I don’t know whether he was staged to faint, but it’s still nevertheless an eerie omen–as though the truth is too much for one man to bear alone.
Also, you can find a longer version of the movie clip here: http://www.youtube.com/watch?v=5qfqZ1ZIx_U&feature=related
It’s been a while since I’ve seen it, but, as I recall, this is where Peter Finch’s character dies. So he delivers this diatribe and then drops dead. Fitting, no?
Network was a huge deal when it came out — won lots of Oscars and had everyone yelling “I’m mad as hell, and I’m not going to take it anymore.
http://www.youtube.com/watch?v=q_qgVn-Op7Q
Your post made me think of Minhaj’s post on John Hinckley and Taxi Driver where hge discusses the potential influence of mass media on social behavior, and, it would follow, our sense of what is “true.” This also got me thinking about Plantinga’s bit on movies, ideology and false consciousness (Monaco says more or less the same thing). What I’m getting here is that Peter Finch is is not just railing against how television shapes our sense of what is what, but also making the philosophical argument that truth is not static — not given, not a priori, but shaped through interactions with the world around us. Interesting stuff.
I think you’re absolutely right that Finch’s character was arguing that the truth can’t be dealt out. The truth is something that we have to discover ourselves, not through the media. Furthermore, he seems to show us that we don’t know scares us the most and it’s just easier following the status quo laid out to us. I think that people delve so deeply into the ‘false world’ created by the media because we’re too afraid of seeing the real world. We’re fearful of thinking for ourselves why things happen and the outcomes of acting on our own opinions and beliefs. It really is fitting that he died at that point because, metaphorically, his death shows that his discovery was so strong and so ‘true’ that he couldn’t bear the weight of that revelation!

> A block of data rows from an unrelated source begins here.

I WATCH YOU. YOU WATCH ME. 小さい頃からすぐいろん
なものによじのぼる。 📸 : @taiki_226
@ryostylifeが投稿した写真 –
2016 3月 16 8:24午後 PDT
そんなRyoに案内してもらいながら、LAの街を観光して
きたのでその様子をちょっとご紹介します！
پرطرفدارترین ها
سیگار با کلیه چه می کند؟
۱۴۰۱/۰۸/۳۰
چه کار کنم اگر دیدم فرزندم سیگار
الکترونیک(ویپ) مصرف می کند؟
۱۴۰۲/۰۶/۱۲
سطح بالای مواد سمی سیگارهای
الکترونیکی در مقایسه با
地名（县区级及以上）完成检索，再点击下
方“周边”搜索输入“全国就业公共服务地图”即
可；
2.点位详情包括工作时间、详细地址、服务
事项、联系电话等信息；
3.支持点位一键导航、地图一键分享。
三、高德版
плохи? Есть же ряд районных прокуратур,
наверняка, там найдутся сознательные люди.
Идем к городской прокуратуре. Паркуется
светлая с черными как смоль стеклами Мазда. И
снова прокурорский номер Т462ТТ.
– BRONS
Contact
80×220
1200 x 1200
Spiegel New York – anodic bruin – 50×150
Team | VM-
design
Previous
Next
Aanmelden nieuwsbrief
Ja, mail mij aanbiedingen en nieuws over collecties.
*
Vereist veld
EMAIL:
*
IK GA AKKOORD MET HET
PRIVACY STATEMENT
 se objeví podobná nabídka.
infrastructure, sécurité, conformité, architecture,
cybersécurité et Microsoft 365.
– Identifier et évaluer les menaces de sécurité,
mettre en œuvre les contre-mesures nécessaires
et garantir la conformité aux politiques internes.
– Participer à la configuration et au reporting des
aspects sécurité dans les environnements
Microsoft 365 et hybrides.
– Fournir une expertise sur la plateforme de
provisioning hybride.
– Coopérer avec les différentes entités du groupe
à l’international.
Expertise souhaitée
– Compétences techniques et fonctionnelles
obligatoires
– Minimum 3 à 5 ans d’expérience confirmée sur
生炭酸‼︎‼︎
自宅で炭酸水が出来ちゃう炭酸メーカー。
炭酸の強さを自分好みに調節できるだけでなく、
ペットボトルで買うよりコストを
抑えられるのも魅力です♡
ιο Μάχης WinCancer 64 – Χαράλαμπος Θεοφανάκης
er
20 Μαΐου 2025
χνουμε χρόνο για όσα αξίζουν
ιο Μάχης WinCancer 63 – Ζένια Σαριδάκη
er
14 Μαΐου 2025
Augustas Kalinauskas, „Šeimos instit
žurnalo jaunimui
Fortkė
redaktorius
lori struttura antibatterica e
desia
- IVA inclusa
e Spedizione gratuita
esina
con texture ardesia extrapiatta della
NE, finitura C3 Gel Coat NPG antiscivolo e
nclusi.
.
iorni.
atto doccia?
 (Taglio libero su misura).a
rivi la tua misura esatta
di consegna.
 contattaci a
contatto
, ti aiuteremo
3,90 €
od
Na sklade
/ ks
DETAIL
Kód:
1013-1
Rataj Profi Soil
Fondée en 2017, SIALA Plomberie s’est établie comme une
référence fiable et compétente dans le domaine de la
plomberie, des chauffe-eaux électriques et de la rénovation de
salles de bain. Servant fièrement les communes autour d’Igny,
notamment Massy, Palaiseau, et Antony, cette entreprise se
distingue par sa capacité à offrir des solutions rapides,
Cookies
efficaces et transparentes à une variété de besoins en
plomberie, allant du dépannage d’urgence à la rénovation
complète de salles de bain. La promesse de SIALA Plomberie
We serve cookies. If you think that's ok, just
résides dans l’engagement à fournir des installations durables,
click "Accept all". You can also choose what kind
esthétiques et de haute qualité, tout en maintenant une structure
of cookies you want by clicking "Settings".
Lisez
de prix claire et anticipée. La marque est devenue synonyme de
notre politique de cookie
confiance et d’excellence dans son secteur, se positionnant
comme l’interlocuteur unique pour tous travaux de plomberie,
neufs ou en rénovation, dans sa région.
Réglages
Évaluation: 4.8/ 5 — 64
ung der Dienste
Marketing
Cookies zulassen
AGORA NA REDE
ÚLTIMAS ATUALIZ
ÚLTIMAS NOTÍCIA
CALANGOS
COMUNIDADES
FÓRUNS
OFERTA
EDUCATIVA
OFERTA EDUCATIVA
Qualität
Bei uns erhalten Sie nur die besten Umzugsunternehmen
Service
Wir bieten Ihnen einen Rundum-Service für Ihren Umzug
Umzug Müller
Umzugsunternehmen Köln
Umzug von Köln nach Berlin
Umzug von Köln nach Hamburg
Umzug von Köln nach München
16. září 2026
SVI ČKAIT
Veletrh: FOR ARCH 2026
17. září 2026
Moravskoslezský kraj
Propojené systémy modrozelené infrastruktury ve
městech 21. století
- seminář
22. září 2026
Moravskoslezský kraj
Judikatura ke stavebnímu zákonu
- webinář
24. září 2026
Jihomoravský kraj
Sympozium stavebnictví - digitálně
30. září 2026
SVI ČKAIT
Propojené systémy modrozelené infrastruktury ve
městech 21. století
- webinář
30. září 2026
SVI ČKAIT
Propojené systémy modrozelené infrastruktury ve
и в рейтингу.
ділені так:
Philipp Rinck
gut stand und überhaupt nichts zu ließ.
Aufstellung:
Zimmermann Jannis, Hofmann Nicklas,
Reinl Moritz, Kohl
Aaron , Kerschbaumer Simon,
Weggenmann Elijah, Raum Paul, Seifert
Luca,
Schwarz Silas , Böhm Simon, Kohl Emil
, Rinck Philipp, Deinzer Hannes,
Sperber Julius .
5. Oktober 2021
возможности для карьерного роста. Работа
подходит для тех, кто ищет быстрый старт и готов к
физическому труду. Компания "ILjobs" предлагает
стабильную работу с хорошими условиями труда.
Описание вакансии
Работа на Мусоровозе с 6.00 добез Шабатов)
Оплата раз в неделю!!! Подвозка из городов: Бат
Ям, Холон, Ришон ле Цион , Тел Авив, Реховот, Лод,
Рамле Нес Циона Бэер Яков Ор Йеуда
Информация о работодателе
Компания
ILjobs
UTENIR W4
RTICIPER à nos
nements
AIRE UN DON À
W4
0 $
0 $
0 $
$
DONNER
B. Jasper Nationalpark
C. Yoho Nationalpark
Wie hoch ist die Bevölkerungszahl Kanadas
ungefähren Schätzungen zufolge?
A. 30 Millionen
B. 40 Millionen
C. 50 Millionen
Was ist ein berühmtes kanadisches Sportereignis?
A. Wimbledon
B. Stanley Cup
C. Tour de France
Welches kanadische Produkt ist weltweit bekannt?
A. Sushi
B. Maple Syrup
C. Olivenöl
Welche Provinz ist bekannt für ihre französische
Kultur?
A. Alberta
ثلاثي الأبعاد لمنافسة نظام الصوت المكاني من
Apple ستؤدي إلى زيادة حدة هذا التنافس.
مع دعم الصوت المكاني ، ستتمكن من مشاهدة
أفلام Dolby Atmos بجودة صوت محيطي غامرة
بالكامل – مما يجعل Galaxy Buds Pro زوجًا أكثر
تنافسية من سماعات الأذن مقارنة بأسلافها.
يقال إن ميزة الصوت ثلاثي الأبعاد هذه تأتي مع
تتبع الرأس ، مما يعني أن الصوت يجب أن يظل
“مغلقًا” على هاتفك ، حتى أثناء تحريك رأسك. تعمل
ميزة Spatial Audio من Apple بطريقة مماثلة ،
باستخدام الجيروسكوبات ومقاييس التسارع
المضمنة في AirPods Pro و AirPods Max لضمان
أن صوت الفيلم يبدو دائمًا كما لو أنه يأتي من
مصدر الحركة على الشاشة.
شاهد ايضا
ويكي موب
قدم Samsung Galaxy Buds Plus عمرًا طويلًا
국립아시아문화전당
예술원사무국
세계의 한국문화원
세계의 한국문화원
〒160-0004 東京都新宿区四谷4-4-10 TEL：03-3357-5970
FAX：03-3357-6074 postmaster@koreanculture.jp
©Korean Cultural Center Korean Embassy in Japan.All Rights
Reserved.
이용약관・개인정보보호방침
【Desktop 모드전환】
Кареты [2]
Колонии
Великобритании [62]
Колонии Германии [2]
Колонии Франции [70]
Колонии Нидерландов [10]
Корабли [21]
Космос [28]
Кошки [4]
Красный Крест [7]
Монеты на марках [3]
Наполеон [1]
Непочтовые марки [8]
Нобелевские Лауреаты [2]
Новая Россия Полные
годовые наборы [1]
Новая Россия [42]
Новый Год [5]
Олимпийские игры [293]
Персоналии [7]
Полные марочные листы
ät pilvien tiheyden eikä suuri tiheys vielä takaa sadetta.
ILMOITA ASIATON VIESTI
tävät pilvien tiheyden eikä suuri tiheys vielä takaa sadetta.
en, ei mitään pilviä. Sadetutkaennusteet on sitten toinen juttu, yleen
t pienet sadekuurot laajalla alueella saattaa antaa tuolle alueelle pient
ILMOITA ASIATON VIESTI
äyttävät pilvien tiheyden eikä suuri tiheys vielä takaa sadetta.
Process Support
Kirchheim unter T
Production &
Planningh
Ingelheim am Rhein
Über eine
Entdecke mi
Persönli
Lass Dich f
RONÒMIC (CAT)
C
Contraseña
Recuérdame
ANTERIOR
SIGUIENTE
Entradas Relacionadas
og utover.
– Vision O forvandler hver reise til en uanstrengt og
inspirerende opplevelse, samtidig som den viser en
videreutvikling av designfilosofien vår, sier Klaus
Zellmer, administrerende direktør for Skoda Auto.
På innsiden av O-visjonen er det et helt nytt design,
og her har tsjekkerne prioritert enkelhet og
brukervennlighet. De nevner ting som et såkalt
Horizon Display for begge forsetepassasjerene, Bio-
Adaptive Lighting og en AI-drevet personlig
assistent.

Then again, there are instances where the media does break though that barrier and lead us to a greater understanding of ourselves. When we watch a comedy that plays off racism or a documentary detailing the people of another country, maybe it’ll help us break that barrier in real life where we don’t find anything in common with someone/something who is ‘foreign’ to us.
In relation to Minhaj’s post, Finch’s speech against the media is solely targeted against television. He notes that people read less newspapers and books, which are more objective and perhaps less sensationalized forms of media. We cannot lump all forms of media together because of the fundamental difference in who they attempt to influence and their message they want to send out. And the texts we’ve read on the influence of media point out that it’s just as important how the individual judges and assimilate what they’re watching as much as it is to know the media’s ulterior motive in giving us their form of ‘the truth.’
AT&T definitely has hold of the market place with the iPhone and that’s what SHOULD be looked at…not Apple. Do you believe Apple really worries whether Google offers Google Voice on its platform…. as long as individuals are purchasing their phones – and they’re purchasing these life-changing gimmicks! I enjoy mine! The missed phone calls are one too many (AT&T), but the telephone is astounding! One thing I wish it would have is Flash to run videos from certain websites!